I was glad that Toby finally came to his senses and is letting me have fun. I was starting to think that the only person I came with was gonna turn their back on me but that was not the case. When I came to this party I had no intentions of mingling or drinking or even playing this game I am waiting on a line for. I thought I was just going to watch everyone have fun and just pretend as if I don't exist at all.
I looked at everyone then something at the back of my mind whispered 'It's not worth it'. I looked down and then at Toby who was still holding my hand. "I wanna go home", I said in a low voice as if I was doubting myself and what I just said.
"What's wrong?, you not feeling okay?", he asked all worried as all his attention was focused on me and trying to make sure that I'm fine.
I didn't even think about it and before Toby could register what the fuck is happening I just starting running towards the house. I was panicking and all these negative thoughts were not making my situation any better. 'Is it the alcohol ? am I panicking because I am drunk' . I could hear Toby's voice as he began chasing after me.
"SAGE!!, COME BACK!! WHAT'S WRONG??..STOP!!", he yelled out for me to stop running.
I bumped into a lot of people when I got inside the house and my fist instinct was to rush upstairs and find a quiet room for me to clam down and deal with my thoughts, far away from everyone. I opened the first door I caught my eye on and quickly opened it, got inside and banged the door shut. I took a deep breath in and as I slide down I released it all out. I started to feel a bit nauseous and all of a sudden I started crying for no reason. All of the emotions that I have been avoiding since I got my report card started coming out and It felt so heavy on my heart, I couldn't keep it inside anymore.
A loud knock jogged me out of my thoughts and I could feel my heart racing until I heard a voice that sounded very familiar. "Sage? It's Danny. Can I come inside?", he asked in a soothing tone.
I hesitated for a moment, unsure on what to do next. I quickly wiped my tears, fixed my dress and took one last deep breath before opening the door. I looked down so that he could not see that I was crying and start asking me questions that I'm not ready to answer, not now and not ever. The more I looked down, the more I panicked and I could feel my right hand slightly shaking and before I could step back to let him enter, he grabbed my hand.
"It's okay, you don't have to fake being fine around me", he said as he pulled me inside the room and closed the door behind him.
I felt embarrassed right now because this was a party not a sad place for me to bother other people with my sadness. My hand stopped shaking and I looked at Danny who was leading me towards the bed. "Take a sit and calm down for me, Okay?", he said while sitting next to me and rubbing my back in a gentle way. I wanted to be alone but having him here is not so bad plus I'm sure he's just being kind to me since he's Toby's friend.
"What are you doing here and how did you find me?", I asked the first thing that came to my mind. I expected Toby to be by my side, not that I have a problem with Danny being here and stuff.
"You bumped into me on your way upstairs without saying anything and I figured something was wrong so I followed you and here I am right me now", he sighed and looked at me with a soft gaze in his eyes. You could tell he was concerned for me.
"Do you wanna talk about it?", he asked.
"No offense, but I don't feel comfortable talking to you about it", I said.

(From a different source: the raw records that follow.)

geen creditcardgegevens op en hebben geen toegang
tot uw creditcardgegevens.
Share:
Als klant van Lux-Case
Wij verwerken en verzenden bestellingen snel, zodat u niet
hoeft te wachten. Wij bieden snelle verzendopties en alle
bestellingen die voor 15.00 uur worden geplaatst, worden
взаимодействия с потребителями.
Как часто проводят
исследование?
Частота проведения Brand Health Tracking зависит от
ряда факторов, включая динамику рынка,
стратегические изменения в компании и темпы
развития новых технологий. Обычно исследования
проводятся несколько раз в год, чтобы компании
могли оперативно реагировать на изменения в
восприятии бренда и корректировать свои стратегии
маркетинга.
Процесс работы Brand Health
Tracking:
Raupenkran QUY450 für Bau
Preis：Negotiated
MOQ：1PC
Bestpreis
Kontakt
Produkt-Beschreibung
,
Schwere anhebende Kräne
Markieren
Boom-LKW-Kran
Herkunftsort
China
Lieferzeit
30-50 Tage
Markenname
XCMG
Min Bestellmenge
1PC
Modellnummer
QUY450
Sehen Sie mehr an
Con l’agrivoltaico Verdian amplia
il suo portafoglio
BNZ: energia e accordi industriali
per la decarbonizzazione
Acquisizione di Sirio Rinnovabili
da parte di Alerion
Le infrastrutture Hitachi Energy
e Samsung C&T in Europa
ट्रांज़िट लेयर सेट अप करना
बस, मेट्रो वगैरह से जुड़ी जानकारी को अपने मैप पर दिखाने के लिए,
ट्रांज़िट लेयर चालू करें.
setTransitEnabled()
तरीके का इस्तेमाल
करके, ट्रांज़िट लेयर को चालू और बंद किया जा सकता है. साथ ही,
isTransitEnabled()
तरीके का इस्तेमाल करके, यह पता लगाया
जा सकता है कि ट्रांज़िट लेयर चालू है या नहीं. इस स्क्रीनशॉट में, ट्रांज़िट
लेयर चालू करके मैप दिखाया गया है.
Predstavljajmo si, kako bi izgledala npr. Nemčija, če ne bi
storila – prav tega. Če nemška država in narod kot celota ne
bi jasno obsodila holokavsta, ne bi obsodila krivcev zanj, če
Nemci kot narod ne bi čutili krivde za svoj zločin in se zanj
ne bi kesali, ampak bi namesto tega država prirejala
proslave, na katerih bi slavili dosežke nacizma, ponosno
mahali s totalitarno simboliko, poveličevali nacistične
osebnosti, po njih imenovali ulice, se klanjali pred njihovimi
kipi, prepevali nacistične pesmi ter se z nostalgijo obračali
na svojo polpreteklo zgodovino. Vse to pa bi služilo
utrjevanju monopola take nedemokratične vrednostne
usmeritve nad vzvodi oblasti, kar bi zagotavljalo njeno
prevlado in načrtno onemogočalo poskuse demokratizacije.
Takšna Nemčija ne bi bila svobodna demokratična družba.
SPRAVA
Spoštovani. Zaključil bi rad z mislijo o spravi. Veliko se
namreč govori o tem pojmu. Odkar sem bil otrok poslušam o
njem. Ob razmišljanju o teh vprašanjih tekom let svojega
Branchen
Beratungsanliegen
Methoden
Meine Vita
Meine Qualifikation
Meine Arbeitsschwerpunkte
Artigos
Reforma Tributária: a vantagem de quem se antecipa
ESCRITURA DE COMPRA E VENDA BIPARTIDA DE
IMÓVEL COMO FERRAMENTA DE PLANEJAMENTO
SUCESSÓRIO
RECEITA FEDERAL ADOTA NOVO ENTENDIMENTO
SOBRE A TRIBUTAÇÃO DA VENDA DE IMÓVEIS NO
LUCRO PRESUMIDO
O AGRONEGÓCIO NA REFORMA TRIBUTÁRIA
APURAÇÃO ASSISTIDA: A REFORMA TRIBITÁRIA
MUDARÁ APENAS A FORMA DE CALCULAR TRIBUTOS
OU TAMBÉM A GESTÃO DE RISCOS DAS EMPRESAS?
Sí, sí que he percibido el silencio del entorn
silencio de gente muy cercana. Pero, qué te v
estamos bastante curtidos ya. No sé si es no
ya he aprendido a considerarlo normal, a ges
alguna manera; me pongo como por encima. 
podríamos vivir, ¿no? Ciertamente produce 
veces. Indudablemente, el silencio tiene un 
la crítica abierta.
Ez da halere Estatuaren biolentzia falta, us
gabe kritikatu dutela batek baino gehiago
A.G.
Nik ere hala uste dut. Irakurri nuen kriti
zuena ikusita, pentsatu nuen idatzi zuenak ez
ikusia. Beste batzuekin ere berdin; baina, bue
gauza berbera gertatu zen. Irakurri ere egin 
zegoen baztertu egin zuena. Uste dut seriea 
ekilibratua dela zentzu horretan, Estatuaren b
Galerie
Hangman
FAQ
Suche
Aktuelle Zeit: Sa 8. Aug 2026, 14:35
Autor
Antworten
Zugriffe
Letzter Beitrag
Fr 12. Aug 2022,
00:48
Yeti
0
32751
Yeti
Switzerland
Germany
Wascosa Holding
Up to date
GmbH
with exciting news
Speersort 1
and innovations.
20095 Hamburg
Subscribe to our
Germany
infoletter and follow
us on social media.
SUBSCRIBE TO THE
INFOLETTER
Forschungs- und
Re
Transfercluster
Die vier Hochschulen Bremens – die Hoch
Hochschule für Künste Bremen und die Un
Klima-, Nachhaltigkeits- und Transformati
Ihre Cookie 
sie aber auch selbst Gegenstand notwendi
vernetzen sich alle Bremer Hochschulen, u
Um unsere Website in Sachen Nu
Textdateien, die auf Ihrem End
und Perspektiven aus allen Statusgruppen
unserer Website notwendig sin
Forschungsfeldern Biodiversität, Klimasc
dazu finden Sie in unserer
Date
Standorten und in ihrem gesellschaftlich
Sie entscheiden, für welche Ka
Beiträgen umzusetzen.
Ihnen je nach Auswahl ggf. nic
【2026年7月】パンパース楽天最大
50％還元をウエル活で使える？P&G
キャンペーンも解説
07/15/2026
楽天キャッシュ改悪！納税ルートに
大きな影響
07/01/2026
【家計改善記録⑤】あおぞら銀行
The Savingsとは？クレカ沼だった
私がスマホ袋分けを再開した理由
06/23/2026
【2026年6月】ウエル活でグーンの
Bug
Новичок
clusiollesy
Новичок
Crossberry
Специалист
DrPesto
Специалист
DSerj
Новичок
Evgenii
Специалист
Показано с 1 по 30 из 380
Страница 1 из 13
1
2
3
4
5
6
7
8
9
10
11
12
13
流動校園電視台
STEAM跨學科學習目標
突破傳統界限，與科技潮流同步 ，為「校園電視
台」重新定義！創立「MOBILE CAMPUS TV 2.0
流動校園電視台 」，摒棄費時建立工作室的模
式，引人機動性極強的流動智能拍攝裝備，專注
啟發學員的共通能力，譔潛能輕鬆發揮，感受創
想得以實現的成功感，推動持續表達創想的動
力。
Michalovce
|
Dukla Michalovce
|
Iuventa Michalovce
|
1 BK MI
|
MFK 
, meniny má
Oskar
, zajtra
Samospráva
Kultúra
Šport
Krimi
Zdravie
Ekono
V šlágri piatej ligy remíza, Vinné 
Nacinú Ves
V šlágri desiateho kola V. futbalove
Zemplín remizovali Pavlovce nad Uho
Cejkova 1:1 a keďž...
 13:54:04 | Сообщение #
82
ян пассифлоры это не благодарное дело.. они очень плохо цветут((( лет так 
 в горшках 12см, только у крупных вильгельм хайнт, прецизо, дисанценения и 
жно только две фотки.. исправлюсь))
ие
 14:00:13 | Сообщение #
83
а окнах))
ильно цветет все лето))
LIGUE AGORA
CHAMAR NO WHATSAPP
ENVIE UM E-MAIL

I could feel the nauseous feeling coming back, 'great, I don't need to be dealing with this too' I thought to myself.
"Where's the bathroom??", I asked getting up because this time I don't think I can stomach it down.
"It's just right behind that door", he pointed to a door behind me that I have never saw since I never checked the surroundings of this room.
I quickly rushed toward the door and before I could even get down on my knees I started buking out all the alcohol in my system. 'Tonight's lesson is, never drink again, ever' . What a way to end a night.
Danny came in rushing to see what was the problem and by the look on is face he was worried when I gave him a quick glance at his face and I kept on bulking. I felt a hand on my back slowing rubbing it in a slow and gentle manner and I was sure he was just doing what he thought was best at the time and to be honest, that was a sweet gesture.
After what felt like a dream and I'm probably at home in my bed, I snapped back to reality and I tired to get up from that uncomfortable position of me being on my knees while vomiting all the alcohol out. Danny helped me get up, " had a lot to drink tonight?" he said chuckling. I don't know what was so amusing to him. I gave him a confused look and he just stared at me as if I was suppose to get the joke.
"by the way you're looking at me, makes me question if it's your first time drinking or you were just trying to get over something"
I guess someone like him must have experience when it came to certain stuff like that. I was still wondering where in the hell has Toby went because I'm probably sure that he is still looking for me right now and he is right, I'm still trying to figure out a lot of shit that is happening in my life right now.
I sighed, "Yea, I'm going through some personal stuff" I said while trying to focus my mind back to reality.
"Wanna talk about it?", he asked again.